▶ [Activity 1]:
In the piece on Stand for Children, copy everything from "Because this is" down to "the Gates Foundation." word for word.
▶ [Activity 2]:
According to the piece on Stand for Children, in what year and in which city did the Stand for Children Day Rally take place?
▶ [Activity 3]:
List the specific programs that the piece on Stand for Children says the Portland Children's Levy provided funds for.

▶ [Quoted passage]:
--------------------

I was prompted to write this piece for a couple of reasons: One, I have seen characterizations of SFC as one of the “astroturf” organizations that have recently sprouted up like weeds, generated by the fortunes of billionaires and hedge fund managers to push their particular preference for implementing business strategies in education, attacking teachers and their unions, and promoting privatization. SFC is not astroturf, and that can make them perhaps more deceptive if we are not paying attention.

This leads to my second reason for writing this: I want to make sure that people pay close attention to who is on the SFC board, where their money is coming from, and think critically about whether or not the agendas they are promoting will bring the results parents and community members hope for in public education.

As I read blogs and articles from across the nation, it seems that many people have already determined that SFC has a top-down, corporate reform type agenda. Here in SFC’s home state, it is not that simple to classify the organization. SFC holds a special place for many activist parents and community members in Oregon. You have to understand that they didn’t storm into the state with millions of dollars to influence election outcomes like they did in Illinois. Here, they had far more humble beginnings.

The organization was inspired by a Stand for Children Day Rally in 1996 in Washington, D.C. Marian Wright Edelman, founder and president of the Children’s Defense Fund, enlisted the help of her son, Jonah Edelman, to help organize this event. With over 300,000 people attending, Jonah wanted to keep the spirit alive and continue to work on issues attendees were passionate about. He and a co-founder set up a home base in Oregon, and worked on smaller issues with positive impact such as after-school program funding and emergency dental care for uninsured kids. Many parents like me who joined SFC a while back still remember how it was an organization fighting for the Portland Children’s Levy, which provided funds for early childhood education, foster care, child abuse prevention programs, and a variety of other programs centered on children.

Because this is part of the organization’s history, it makes it that much harder to believe how much it has changed. Parents and community members most likely do not know that SFC now has private equity investors and venture philanthropists on the board, making decisions for the organization as it grows new chapters. And, grow they will, as they have announced the need to hire a National Expansion Manager, having raised over a million dollars in funding from the Walton Foundation, and over three million dollars from the Gates Foundation.

--------------------

▶ [Study material]:
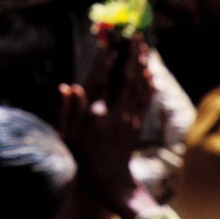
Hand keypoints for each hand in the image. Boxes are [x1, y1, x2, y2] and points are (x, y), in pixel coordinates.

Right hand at [59, 38, 154, 218]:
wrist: (109, 182)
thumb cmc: (83, 158)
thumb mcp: (70, 136)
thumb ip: (69, 111)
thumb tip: (68, 86)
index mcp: (96, 116)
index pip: (101, 82)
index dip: (106, 63)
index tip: (110, 46)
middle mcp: (115, 116)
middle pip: (125, 80)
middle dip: (132, 57)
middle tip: (137, 36)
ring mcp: (129, 121)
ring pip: (138, 88)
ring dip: (142, 66)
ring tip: (144, 47)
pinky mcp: (137, 127)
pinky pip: (144, 102)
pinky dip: (148, 86)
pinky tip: (151, 73)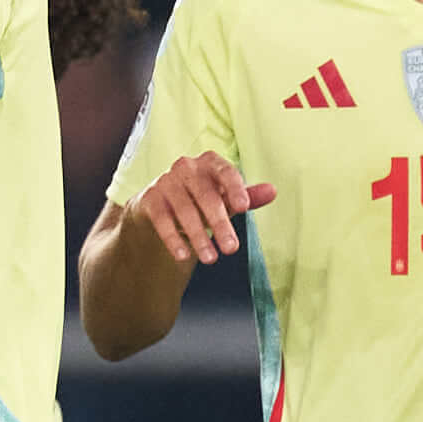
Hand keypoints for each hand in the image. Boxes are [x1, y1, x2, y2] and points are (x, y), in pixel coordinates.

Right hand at [125, 147, 274, 264]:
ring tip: (210, 259)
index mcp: (210, 163)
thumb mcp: (225, 197)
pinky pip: (162, 219)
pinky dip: (173, 239)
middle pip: (206, 196)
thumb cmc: (201, 198)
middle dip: (220, 224)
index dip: (236, 189)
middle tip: (232, 249)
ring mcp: (166, 181)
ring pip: (184, 210)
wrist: (160, 204)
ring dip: (198, 237)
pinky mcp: (149, 198)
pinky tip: (183, 256)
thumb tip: (273, 191)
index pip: (226, 172)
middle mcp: (187, 167)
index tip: (244, 208)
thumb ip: (247, 196)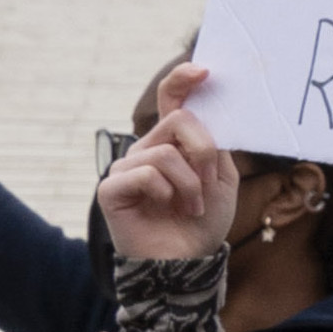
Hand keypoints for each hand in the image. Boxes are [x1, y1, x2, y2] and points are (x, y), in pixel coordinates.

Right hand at [99, 70, 242, 264]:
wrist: (188, 261)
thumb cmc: (203, 220)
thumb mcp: (221, 177)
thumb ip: (213, 144)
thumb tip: (202, 114)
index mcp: (172, 143)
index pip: (171, 101)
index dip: (182, 80)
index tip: (203, 70)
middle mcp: (145, 149)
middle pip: (180, 121)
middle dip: (205, 152)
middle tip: (208, 185)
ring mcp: (125, 168)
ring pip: (166, 152)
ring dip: (191, 183)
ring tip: (190, 206)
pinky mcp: (110, 188)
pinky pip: (146, 172)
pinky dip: (166, 192)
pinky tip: (164, 209)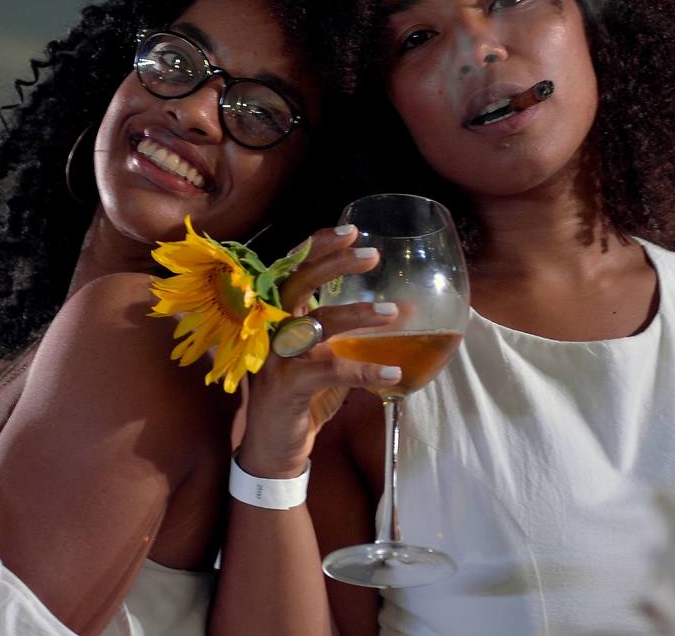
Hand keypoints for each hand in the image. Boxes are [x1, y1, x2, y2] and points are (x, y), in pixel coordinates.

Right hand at [240, 225, 399, 477]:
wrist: (274, 445)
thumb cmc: (302, 392)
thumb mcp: (324, 353)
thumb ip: (349, 329)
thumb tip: (404, 306)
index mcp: (278, 315)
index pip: (292, 269)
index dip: (318, 247)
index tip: (351, 230)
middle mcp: (271, 329)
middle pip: (296, 283)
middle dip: (332, 264)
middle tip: (371, 255)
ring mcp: (276, 357)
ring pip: (313, 324)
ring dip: (355, 314)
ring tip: (394, 312)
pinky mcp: (288, 387)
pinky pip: (328, 371)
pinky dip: (363, 370)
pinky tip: (393, 373)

--------------------

▶ [Response 1]:
Because this is part of the organization’s history, it makes it that much harder to believe how much it has changed. Parents and community members most likely do not know that SFC now has private equity investors and venture philanthropists on the board, making decisions for the organization as it grows new chapters. And, grow they will, as they have announced the need to hire a National Expansion Manager, having raised over a million dollars in funding from the Walton Foundation, and over three million dollars from the Gates Foundation.

▶ [Response 2]:
It took place in 1996 in Washington, D.C.

▶ [Response 3]:
- Early childhood education
- Foster care
- Child abuse prevention programs